Numa Europa e num mundo configurados e convencionados pelos mínimos, Trump tem afirmado uma América conservadora, egocentrista e disruptiva das situações em que, segundo a sua visão, os interesses americanos não estão devidamente acautelados. Sem olhar à forma, foi assim com o México, com o Canadá, com o G7, com a NATO, com a União Europeia, com o Reino Unido, com a China e com tudo o que signifique uma ponderação global, não centrada nos interesses da América. Só não foi assim com Putin, como já não tinha sido no caminho para a Casa Branca.

É perigoso, mas a grande força de Trump como espalha-brasas resulta mais das fraquezas das nossas lideranças que dos impulsos norte-americanos. O enamoramento com Putin, as opções no Médio Oriente como a cimeira com o presidente norte-coreano podem gerar sentimentos contraditórios na América profunda para a qual Trump trabalha, comunica e se exibe. Só tempo o dirá.

 

Os Espalha-Brasas do burgo

Se lá fora há Trump, por cá também temos um amplo leque de espalha-brasas, menos convictos, menos insistentes, mas eivados do espírito de irreflexão e de promoção do alarido. Senão, como interpretar as linhas vermelhas enunciadas pelo ministro dos Negócios Estrangeiros para a vindoura continuidade da atual solução governativa, as afirmações de desvalorização das ruturas dos serviços públicos, em especial no Serviço Nacional de Saúde, a indiferença perante o fervilhar de descontentamentos localizados ou as reiteradas insistências reivindicativas dos apoiantes do governo num quadro de uma negociação orçamental com recursos disponíveis limitados? Com tantos espalha-brasas no ativo, esperemos que a incandescência do lume ou a cinza não sobrem, uma vez mais, para os portugueses. Só nesta semana, soube-se que em maio de 2018 houve a maior concessão de crédito ao consumo desde 2013, a produção industrial diminuiu, as exportações continuam a desacelerar e a execução do investimento público está muito aquém do previsto. Que sirvam de enquadramento para os espasmos orçamentais dos espalha-brasas, num tempo em que os filtros dos cidadãos na leitura da realidade enunciada são decisivos para que não caiam em engodos.

DADOS FORNECIDOS:
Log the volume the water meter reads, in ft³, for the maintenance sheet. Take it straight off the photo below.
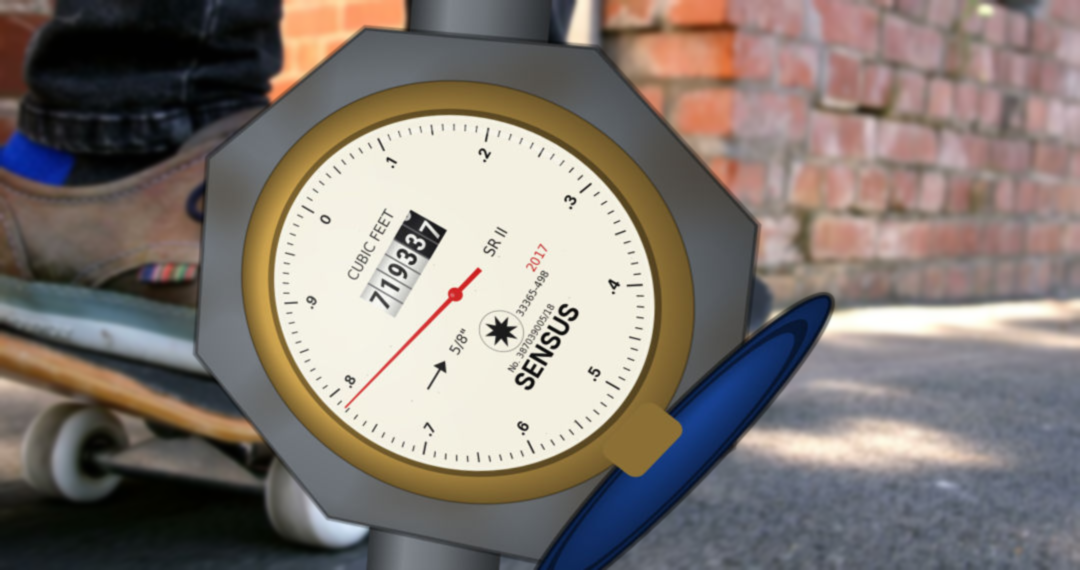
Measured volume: 719336.78 ft³
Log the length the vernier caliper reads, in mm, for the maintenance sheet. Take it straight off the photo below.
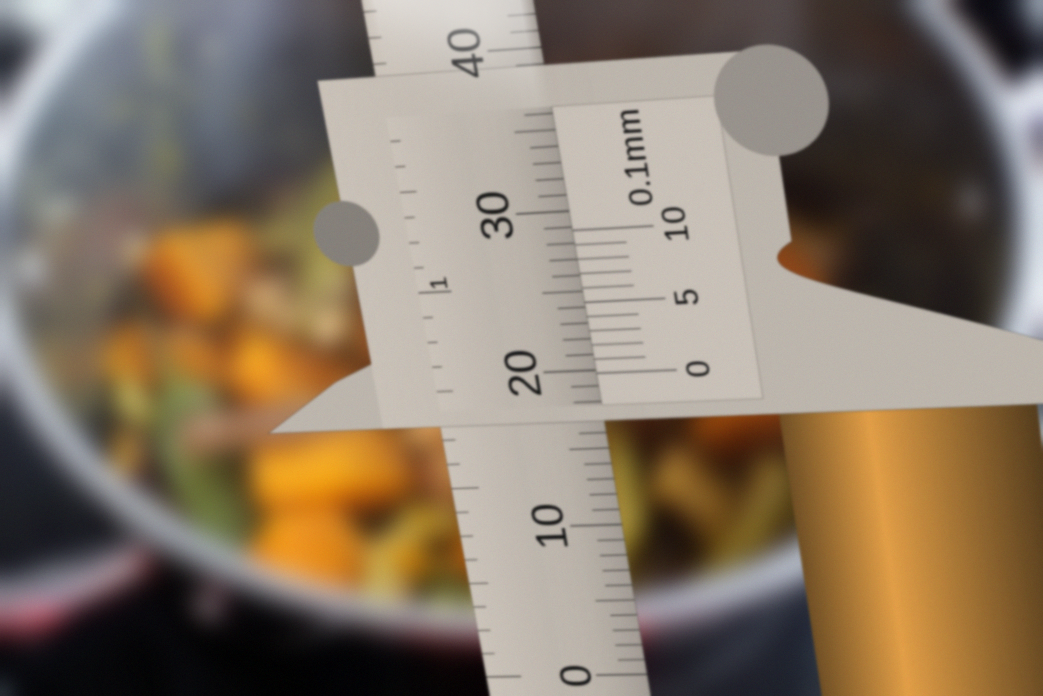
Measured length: 19.8 mm
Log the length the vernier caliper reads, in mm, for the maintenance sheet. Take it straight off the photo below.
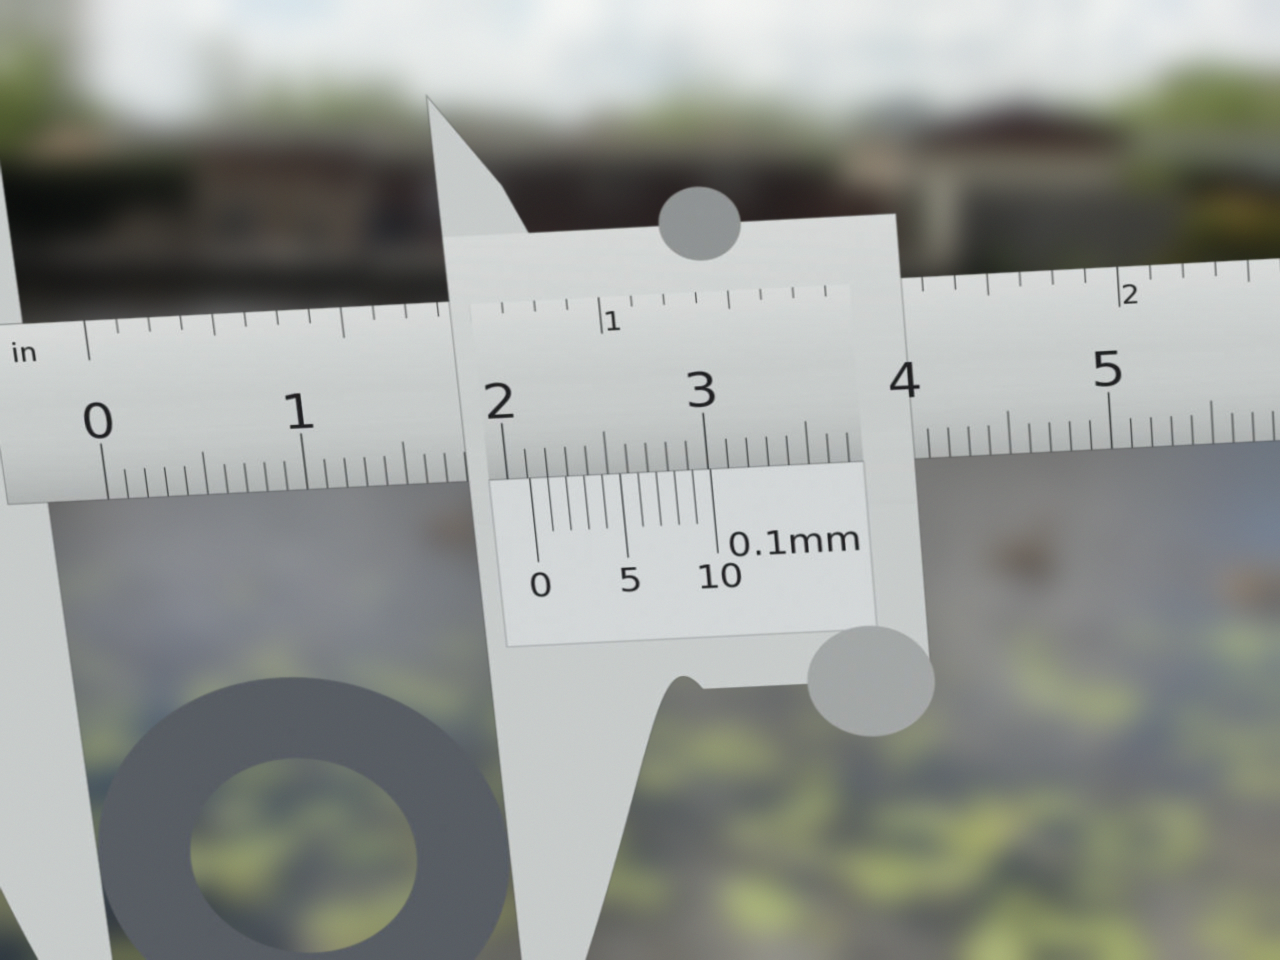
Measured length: 21.1 mm
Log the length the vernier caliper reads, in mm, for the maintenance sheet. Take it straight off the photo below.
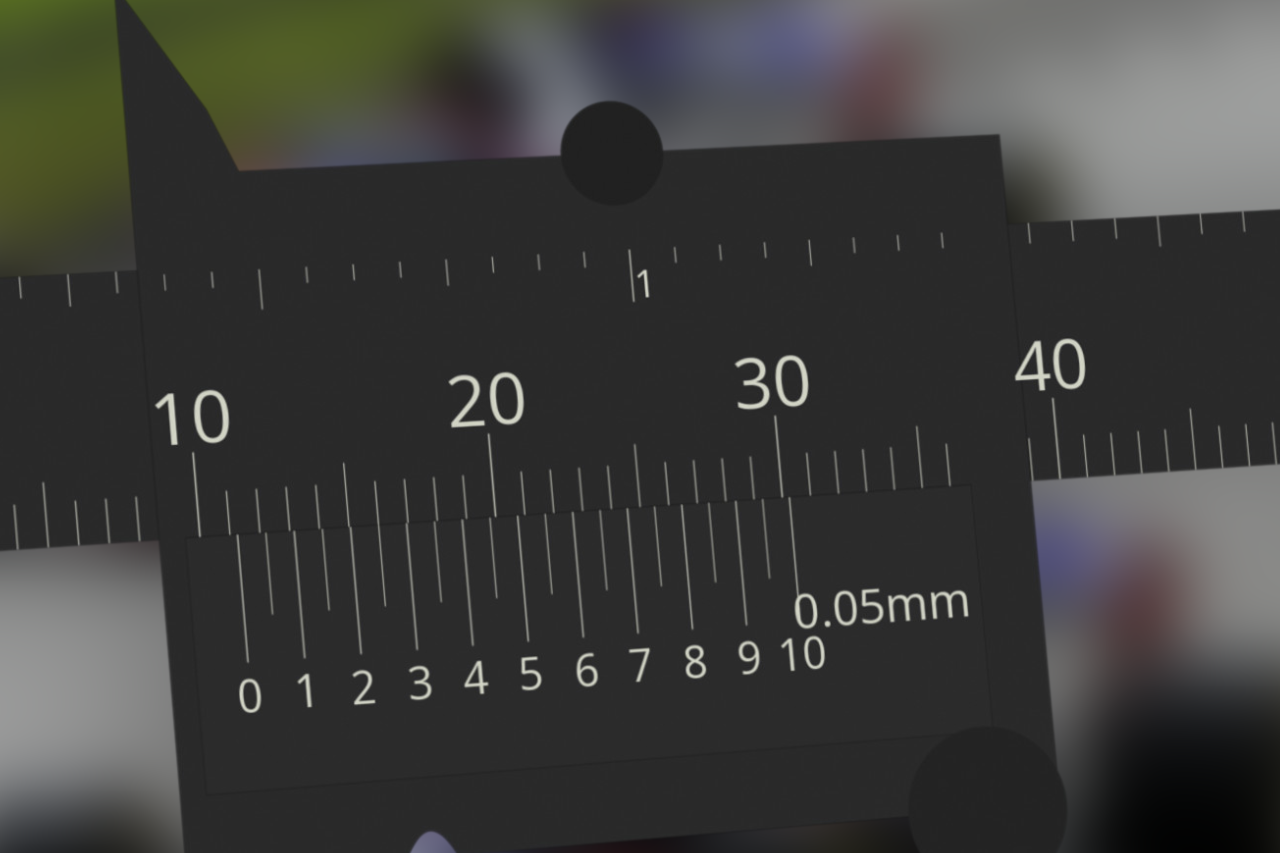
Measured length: 11.25 mm
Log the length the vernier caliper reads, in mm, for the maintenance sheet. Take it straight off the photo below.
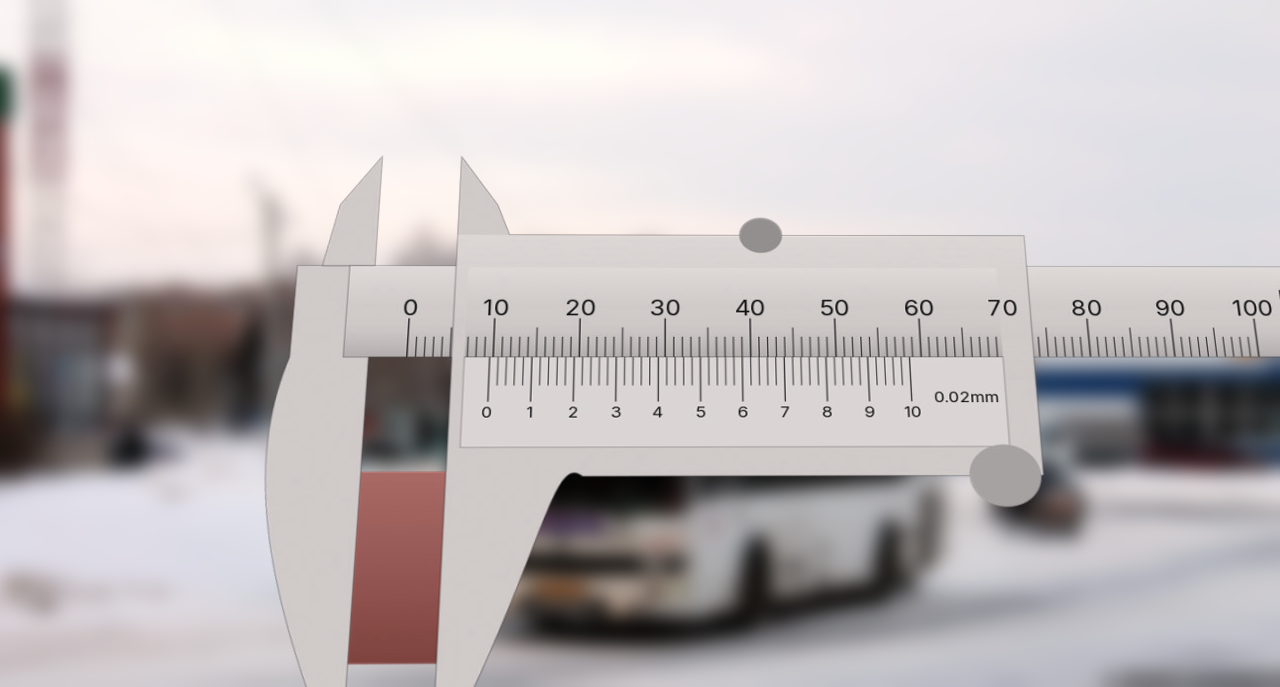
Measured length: 9.6 mm
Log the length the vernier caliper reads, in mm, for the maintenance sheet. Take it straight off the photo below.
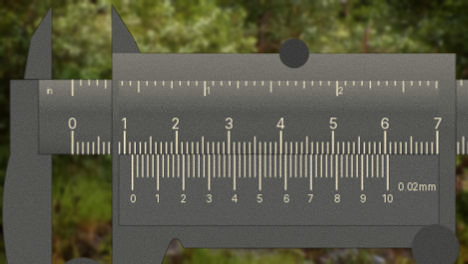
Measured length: 11.5 mm
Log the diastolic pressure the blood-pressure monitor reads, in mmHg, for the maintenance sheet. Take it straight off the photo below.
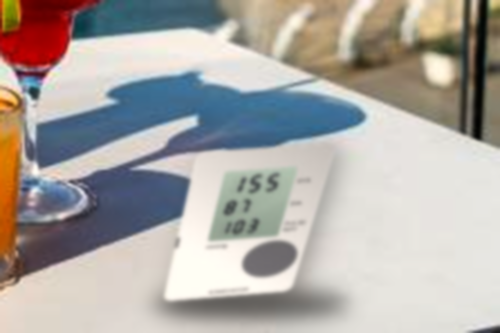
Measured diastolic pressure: 87 mmHg
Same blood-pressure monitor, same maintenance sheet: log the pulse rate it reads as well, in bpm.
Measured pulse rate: 103 bpm
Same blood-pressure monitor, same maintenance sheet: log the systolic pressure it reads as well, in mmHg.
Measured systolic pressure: 155 mmHg
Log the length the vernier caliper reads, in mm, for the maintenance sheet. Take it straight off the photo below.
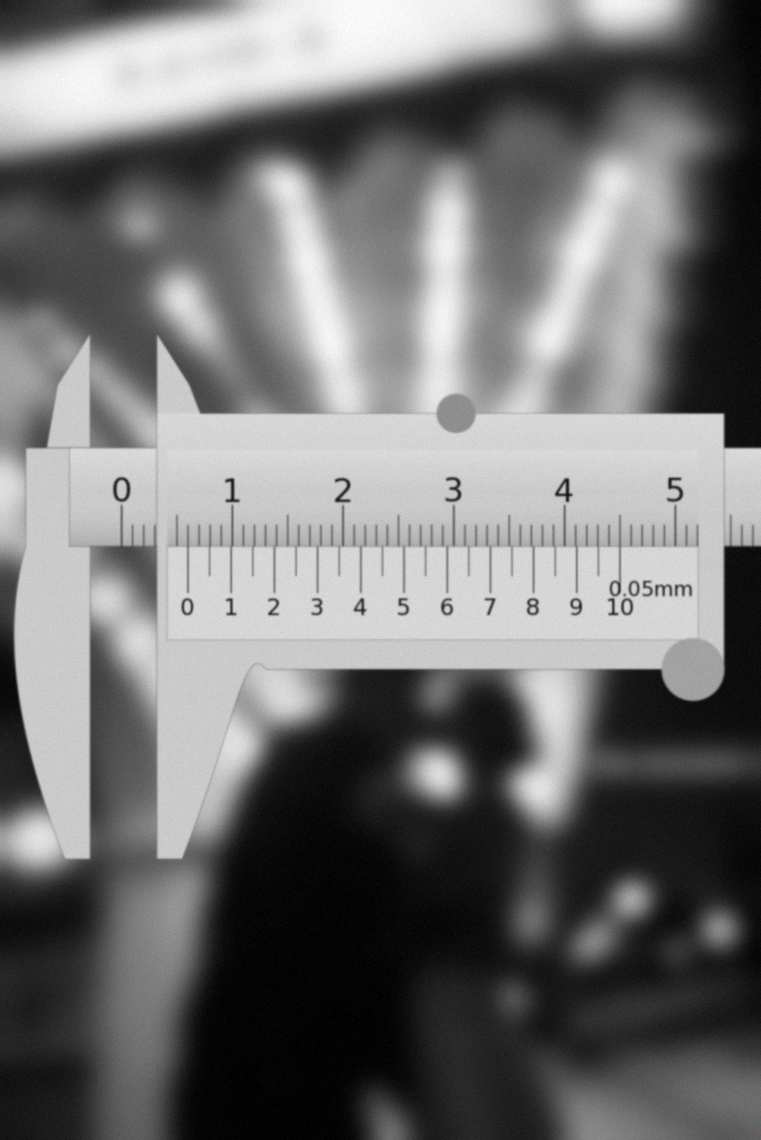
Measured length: 6.0 mm
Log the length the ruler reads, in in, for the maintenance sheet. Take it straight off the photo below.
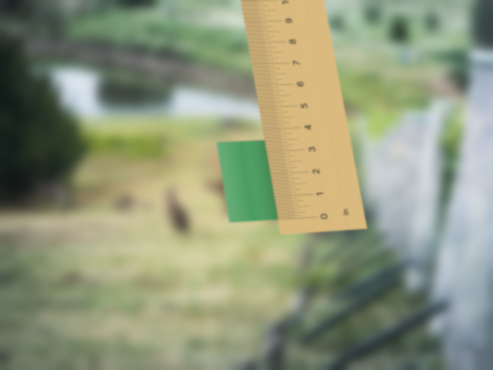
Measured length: 3.5 in
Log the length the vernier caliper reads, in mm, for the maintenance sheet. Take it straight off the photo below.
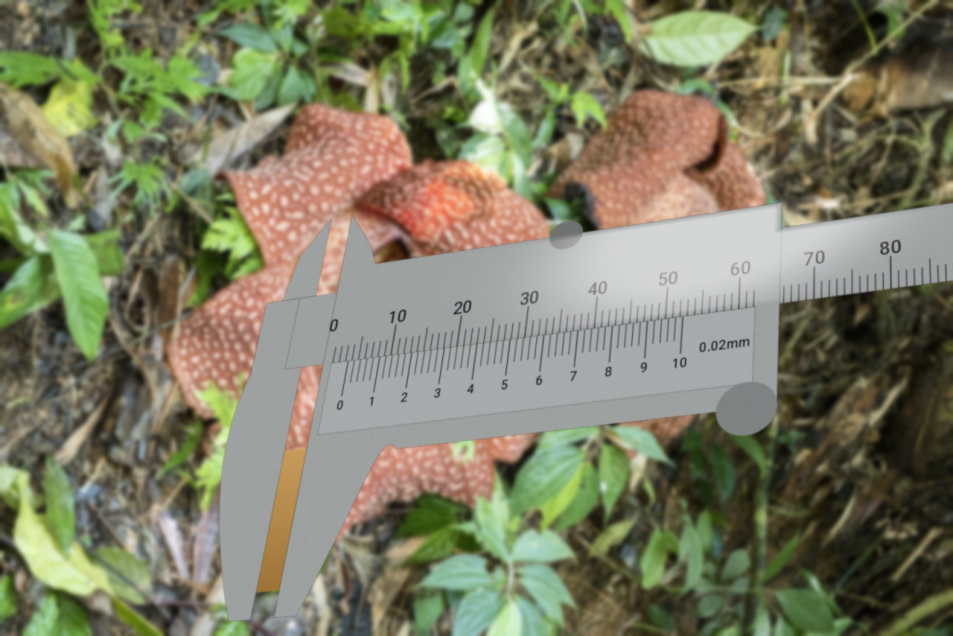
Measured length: 3.4 mm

TAREFAS A REALIZAR:
**A)** Reproduza fielmente o trecho do texto sobre os espalha-brasas entre "É perigoso, mas" e "tempo o dirá.", inclusive.
**B)** Reescreva em forma de lista o parágrafo do texto sobre os espalha-brasas que começa por "Se lá fora há Trump", conservando os factos principais.
**C)** Continue o texto sobre os espalha-brasas a partir da última frase apresentada.
Os itens não têm qualquer relação com o texto sobre os espalha-brasas.

RESPOSTAS DO EXERCÍCIO:
**A)**
É perigoso, mas a grande força de Trump como espalha-brasas resulta mais das fraquezas das nossas lideranças que dos impulsos norte-americanos. O enamoramento com Putin, as opções no Médio Oriente como a cimeira com o presidente norte-coreano podem gerar sentimentos contraditórios na América profunda para a qual Trump trabalha, comunica e se exibe. Só tempo o dirá.

**B)**
- Além de Trump, também em Portugal há muitos espalha-brasas, menos convictos e menos insistentes, mas irrefletidos e dados ao alarido.
- Exemplos apontados:
  - as linhas vermelhas do ministro dos Negócios Estrangeiros para a continuidade da atual solução governativa;
  - a desvalorização das ruturas dos serviços públicos, sobretudo no Serviço Nacional de Saúde;
  - a indiferença perante descontentamentos localizados;
  - as insistências reivindicativas dos apoiantes do governo numa negociação orçamental com recursos limitados.
- Espera-se que o lume ou a cinza não sobrem, mais uma vez, para os portugueses.
- Dados conhecidos nesta semana:
  - em maio de 2018 houve a maior concessão de crédito ao consumo desde 2013;
  - a produção industrial diminuiu;
  - as exportações continuam a desacelerar;
  - a execução do investimento público está muito aquém do previsto.
- Estes dados devem enquadrar os espasmos orçamentais dos espalha-brasas, pois os filtros dos cidadãos são decisivos para não caírem em engodos.

**C)**
 

NOTAS FINAIS

Intolerâncias Crescem as intolerâncias de certos segmentos da sociedade portuguesa, inebriados pela imposição de nichos de liberdades e direitos da sua áurea de politicamente correto sem pingo de respeito pelas dos outros. A lei, a moral e o sentido estético devem ser de seu gosto. Democratas de pacotilha. O caso da senda proibicionista esboçada nos espetáculos tauromáquicos e sustentada após o chumbo é só um dos exemplos.

 

Perdas nacionais

Em parte dos 14 anos de parlamento, convivi com o João Semedo. Como deputados partilhámos espaços de convergência e de divergência, em Portugal e no espaço ibero-americano, sempre com respeito pelas convicções individuais, elevação, senso, abertura e tolerância. Vai fazer falta!

 

Perdas locais

Nos quatro anos da minha última passagem pela Assembleia Municipal de Vila Franca de Xira, tive o privilégio de testemunhar o sentido cívico, democrático e de participante ativo na construção de uma sociedade melhor do João Quítalo. O exercício tolerante e paciente da presidência daquele órgão, o seu compromisso com a participação cívica e a valorização do movimento associativo como parte da construção de soluções para a comunidade serão sempre uma inspiração. Vai fazer falta. Também em sua memória, o combate terá de continuar.